The Sad Lack of Diversity in the CEO Succession Pipeline

9/23/16

Few studies have accurately examined the diversity of the the CEO candidate pool. A number of leading thinkers have bemoaned the low levels of sex and race diversity among CEOs and other C-suite positions. The 2013 HR@Moore survey revealed that one of the difficult conversations CHROs have with CEOs and boards is with regard to the diversity of the candidate pool. This year we asked CHROs about the diversity of the CEO candidate pool in both the short term (0-3 years) and longer term (3-5 years). Suffice to say, the candidate pool is not diverse and it is unlikely to become substantially more diverse in the next five years.

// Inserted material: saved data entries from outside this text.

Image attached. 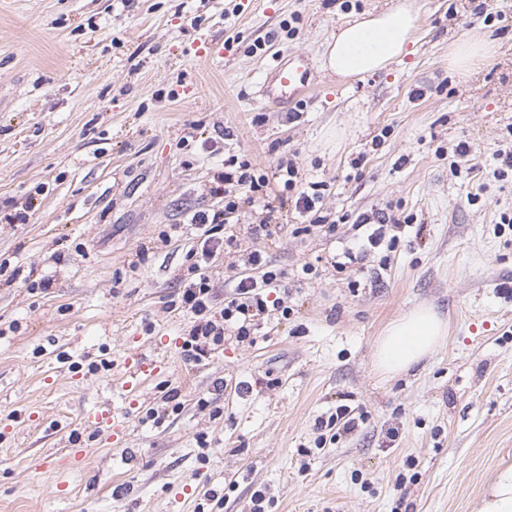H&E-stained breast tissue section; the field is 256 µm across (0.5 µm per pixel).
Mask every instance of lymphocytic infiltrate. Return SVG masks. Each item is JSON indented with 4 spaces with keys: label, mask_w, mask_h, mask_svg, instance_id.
Here are the masks:
<instances>
[{
    "label": "lymphocytic infiltrate",
    "mask_w": 512,
    "mask_h": 512,
    "mask_svg": "<svg viewBox=\"0 0 512 512\" xmlns=\"http://www.w3.org/2000/svg\"><path fill=\"white\" fill-rule=\"evenodd\" d=\"M277 175L285 190L296 191L295 209L310 227L321 228L324 198L322 185L302 178L294 165H277ZM270 175L258 172L250 161L229 156L217 176L214 194L224 199L221 209L193 212L187 228L194 243L187 253L191 261L190 278L180 289L174 308L189 316L191 325L181 349L193 359H201L210 346L220 344L226 332H233L239 342L253 343L255 336L269 324L287 320L290 309L284 298L275 296L274 288L285 279L284 270L273 268L260 251H252L245 268L229 291L219 292L213 285L212 260L231 249L236 242L227 217L240 204H264L269 198Z\"/></svg>",
    "instance_id": "lymphocytic-infiltrate-1"
}]
</instances>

CHROs indicated that just over 11% and just under 9% of their short-term (0-3 years) candidate pool was diverse in terms of sex and race, respectively. In addition, just over 14% and under 10% of longer-term (3-5 years) candidate pools are diverse in terms of sex and race, respectively.

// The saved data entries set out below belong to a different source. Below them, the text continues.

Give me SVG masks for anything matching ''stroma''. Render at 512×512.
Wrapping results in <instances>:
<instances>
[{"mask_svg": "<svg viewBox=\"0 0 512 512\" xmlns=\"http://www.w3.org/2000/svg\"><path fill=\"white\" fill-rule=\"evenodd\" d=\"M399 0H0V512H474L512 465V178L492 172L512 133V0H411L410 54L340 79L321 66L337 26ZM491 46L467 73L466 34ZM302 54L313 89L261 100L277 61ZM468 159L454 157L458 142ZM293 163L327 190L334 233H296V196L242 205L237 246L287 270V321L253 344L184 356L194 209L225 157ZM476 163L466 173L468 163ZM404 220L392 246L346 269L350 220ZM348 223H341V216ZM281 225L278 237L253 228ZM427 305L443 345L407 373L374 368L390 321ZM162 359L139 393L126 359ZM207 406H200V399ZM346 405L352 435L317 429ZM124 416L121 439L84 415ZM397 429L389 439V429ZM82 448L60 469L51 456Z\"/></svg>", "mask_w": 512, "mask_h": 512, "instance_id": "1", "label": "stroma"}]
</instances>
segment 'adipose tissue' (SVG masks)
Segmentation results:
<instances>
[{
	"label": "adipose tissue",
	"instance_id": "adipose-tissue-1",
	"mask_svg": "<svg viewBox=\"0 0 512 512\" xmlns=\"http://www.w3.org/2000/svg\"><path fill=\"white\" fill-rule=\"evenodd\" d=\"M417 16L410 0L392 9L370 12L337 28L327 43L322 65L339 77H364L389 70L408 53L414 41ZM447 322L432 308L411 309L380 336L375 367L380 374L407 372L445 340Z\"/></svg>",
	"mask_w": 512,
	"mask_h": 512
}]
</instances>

The CHROs in our study certainly understand the importance of building a diverse pool of candidates. However, given the current makeup of the executive labor pool, they are finding it difficult to meet their goals. We asked them to indicate the extent to which the diversity level of their candidate pool compared to their diversity goals. Disappointingly, the vast majority of CHROs (70%) indicated that their current pool falls short of their diversity goals. Very few (27%) noted that their pool meets their goals, less than a handful (2%) that they exceed, and none indicated their pool far exceeded its goals.

On a more positive note, we also asked them the extent to which the current diversity level compares to the pool 5 years ago. To this 39% of CHROs indicated that were making some progress relative to five years before. This should be tempered by the fact that greater than 50% indicated that the diversity of their current pool was the same or had decreased over that timeframe.

In conversations with CHROs it is clear that the lack of diversity is not for lack of effort. They truly desire to increase both the sex and race diversity of candidates. However, the current labor market at the executive level leaves companies fighting over a limited supply of diverse talent…to attract one to your organization just means taking one from another. Thus, the challenge, to which I think all CHROs are ready to rise, is to focus on colleges, high schools, and even middle schools to build a future pipeline of talent that will create a tremendous supply of diverse talent over time.